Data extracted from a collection

+ + +

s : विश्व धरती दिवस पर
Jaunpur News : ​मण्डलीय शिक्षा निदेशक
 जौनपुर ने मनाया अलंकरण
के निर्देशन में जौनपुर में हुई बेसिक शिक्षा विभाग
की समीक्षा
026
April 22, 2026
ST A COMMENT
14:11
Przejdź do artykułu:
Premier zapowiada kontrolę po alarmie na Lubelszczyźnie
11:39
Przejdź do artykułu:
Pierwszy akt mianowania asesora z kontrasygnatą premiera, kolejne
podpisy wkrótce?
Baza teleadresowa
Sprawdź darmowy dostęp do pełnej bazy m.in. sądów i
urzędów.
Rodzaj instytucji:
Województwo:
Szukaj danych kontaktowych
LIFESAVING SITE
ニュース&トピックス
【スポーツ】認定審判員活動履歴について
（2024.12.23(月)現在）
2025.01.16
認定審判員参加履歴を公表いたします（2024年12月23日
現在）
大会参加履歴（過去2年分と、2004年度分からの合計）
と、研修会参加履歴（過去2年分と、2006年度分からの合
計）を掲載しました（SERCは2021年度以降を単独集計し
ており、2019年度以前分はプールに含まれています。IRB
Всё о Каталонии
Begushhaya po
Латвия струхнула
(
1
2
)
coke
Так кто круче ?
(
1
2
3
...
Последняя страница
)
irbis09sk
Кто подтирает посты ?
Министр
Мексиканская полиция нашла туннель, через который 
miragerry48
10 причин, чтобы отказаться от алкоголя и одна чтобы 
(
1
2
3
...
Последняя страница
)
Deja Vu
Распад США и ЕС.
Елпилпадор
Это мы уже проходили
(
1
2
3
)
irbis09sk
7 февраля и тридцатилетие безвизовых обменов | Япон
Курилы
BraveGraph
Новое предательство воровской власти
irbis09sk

+ + +

# REQUEST:
Give back the complete data exactly as supplied.

# WORKED SOLUTION:
s : विश्व धरती दिवस पर
Jaunpur News : ​मण्डलीय शिक्षा निदेशक
 जौनपुर ने मनाया अलंकरण
के निर्देशन में जौनपुर में हुई बेसिक शिक्षा विभाग
की समीक्षा
026
April 22, 2026
ST A COMMENT
14:11
Przejdź do artykułu:
Premier zapowiada kontrolę po alarmie na Lubelszczyźnie
11:39
Przejdź do artykułu:
Pierwszy akt mianowania asesora z kontrasygnatą premiera, kolejne
podpisy wkrótce?
Baza teleadresowa
Sprawdź darmowy dostęp do pełnej bazy m.in. sądów i
urzędów.
Rodzaj instytucji:
Województwo:
Szukaj danych kontaktowych
LIFESAVING SITE
ニュース&トピックス
【スポーツ】認定審判員活動履歴について
（2024.12.23(月)現在）
2025.01.16
認定審判員参加履歴を公表いたします（2024年12月23日
現在）
大会参加履歴（過去2年分と、2004年度分からの合計）
と、研修会参加履歴（過去2年分と、2006年度分からの合
計）を掲載しました（SERCは2021年度以降を単独集計し
ており、2019年度以前分はプールに含まれています。IRB
Всё о Каталонии
Begushhaya po
Латвия струхнула
(
1
2
)
coke
Так кто круче ?
(
1
2
3
...
Последняя страница
)
irbis09sk
Кто подтирает посты ?
Министр
Мексиканская полиция нашла туннель, через который 
miragerry48
10 причин, чтобы отказаться от алкоголя и одна чтобы 
(
1
2
3
...
Последняя страница
)
Deja Vu
Распад США и ЕС.
Елпилпадор
Это мы уже проходили
(
1
2
3
)
irbis09sk
7 февраля и тридцатилетие безвизовых обменов | Япон
Курилы
BraveGraph
Новое предательство воровской власти
irbis09sk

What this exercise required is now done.